Immer wieder heben die Hochzeitsgäste im Speisesaal des ehemaligen Wittenberger Augustinerklosters die Krüge, erfreuen sich an erlesenem Bier aus nah und fern. Der Rat der Stadt hat eigens für diese Feier am 27. Juni 1525 ein Fass des starken und teuren Gerstensafts aus dem etwa 200 Kilometer entfernten Einbeck gespendet.
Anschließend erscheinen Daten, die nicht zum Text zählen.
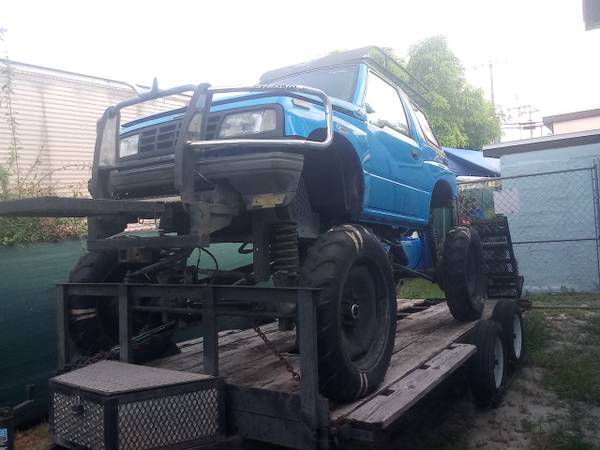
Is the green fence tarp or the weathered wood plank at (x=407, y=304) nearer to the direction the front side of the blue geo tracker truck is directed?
the green fence tarp

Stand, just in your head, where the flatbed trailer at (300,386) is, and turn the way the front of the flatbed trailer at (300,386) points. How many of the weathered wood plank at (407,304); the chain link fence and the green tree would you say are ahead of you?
0

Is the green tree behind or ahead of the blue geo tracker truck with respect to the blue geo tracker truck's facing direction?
behind

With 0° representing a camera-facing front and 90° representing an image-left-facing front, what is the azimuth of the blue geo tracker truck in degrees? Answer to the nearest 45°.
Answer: approximately 45°

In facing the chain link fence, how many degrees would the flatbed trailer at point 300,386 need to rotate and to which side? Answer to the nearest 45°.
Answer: approximately 180°

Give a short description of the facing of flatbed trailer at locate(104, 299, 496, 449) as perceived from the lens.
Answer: facing the viewer and to the left of the viewer

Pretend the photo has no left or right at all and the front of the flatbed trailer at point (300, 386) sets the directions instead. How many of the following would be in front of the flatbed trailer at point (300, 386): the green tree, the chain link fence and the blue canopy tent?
0

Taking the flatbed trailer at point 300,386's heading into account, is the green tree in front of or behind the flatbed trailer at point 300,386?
behind

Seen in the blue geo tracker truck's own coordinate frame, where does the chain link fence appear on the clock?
The chain link fence is roughly at 6 o'clock from the blue geo tracker truck.
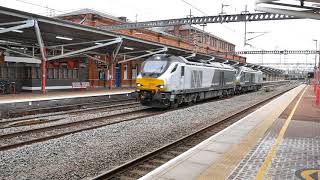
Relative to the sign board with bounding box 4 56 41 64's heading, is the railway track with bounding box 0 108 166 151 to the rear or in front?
in front

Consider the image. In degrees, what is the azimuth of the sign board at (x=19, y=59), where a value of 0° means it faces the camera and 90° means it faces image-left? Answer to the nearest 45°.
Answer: approximately 315°

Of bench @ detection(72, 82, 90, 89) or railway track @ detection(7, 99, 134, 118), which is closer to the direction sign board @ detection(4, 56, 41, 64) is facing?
the railway track

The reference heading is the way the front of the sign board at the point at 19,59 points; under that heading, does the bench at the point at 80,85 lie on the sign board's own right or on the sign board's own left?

Dazu fließt – auf besonderen Wunsch des Bräutigams von einem seiner Freunde angeliefert – reichlich vom beliebten Bier aus der kursächsischen Residenzstadt Torgau, einem angesehenen Zentrum der Braukunst.
Aber nicht nur mit edlen Bieren bewirtet das Brautpaar seine Gäste, auch mit Wildbret, einem Fleisch, das sich üblicherweise nur der Adel auftischen lässt – und das der Hof von Kurfürst Johann von Sachsen zum Festmahl beigesteuert hat.
Ein gewöhnliches Ehegelöbnis ist es nicht, das Wittenberg hier feiert. Es ist ein Treueschwur zwischen einem Mann und einer Frau, der noch vor wenigen Jahren undenkbar gewesen wäre. Und zu dem sich das spektakuläre Paar ausgerechnet in jenen dramatischen Wochen entschieden hat, in denen der Bauernkrieg so gewaltvoll im Heiligen Römischen Reich deutscher Nation tobt wie nie zuvor: Martin Luther, der ehemalige Mönch, und Katharina von Bora, eine entlaufene Nonne, zelebrieren ihre Vermählung – während Landleute, Bergknappen und Handwerker nach und nach von den Söldnerheeren der Fürsten niedergezwungen und für ihren Ungehorsam bestraft werden.

Martin Luther setzt mit seiner Heirat ein Zeichen für das Leben, stellt sich gegen die Papstkirche und ihren Zölibatszwang für Geistliche. Die Frau an seiner Seite, die den Schritt mitgeht: Katharina von Bora, die nun direkt in das Blickfeld der Öffentlichkeit rückt. Und deren bisheriges Dasein sich fortan drastisch ändert.